▶ Dataset entries
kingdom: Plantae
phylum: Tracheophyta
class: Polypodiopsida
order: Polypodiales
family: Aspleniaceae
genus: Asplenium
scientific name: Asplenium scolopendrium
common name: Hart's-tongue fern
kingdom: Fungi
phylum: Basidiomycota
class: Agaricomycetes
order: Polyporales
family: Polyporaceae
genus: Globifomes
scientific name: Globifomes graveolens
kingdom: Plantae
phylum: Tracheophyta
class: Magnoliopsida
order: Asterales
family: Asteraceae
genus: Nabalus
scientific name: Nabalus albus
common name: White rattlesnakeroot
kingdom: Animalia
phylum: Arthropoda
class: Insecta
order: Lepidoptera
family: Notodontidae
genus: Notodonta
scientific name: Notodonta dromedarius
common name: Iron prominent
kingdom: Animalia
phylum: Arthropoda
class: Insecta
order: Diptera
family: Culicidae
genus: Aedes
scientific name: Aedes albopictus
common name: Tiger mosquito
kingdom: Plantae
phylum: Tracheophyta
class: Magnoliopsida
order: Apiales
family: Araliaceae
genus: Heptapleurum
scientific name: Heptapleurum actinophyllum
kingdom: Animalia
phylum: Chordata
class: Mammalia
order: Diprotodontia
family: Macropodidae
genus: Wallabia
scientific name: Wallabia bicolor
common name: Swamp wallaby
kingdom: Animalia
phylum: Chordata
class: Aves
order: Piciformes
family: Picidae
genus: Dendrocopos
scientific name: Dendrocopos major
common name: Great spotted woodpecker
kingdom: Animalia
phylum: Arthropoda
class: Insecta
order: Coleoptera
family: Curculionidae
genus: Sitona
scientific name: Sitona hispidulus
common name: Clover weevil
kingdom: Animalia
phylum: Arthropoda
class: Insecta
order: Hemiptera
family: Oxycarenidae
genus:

▶ Short exercise
Copy every line of the data above that contains the string "common", matching case exactly.

▶ Solution to this task
common name: Hart's-tongue fern
common name: White rattlesnakeroot
common name: Iron prominent
common name: Tiger mosquito
common name: Swamp wallaby
common name: Great spotted woodpecker
common name: Clover weevil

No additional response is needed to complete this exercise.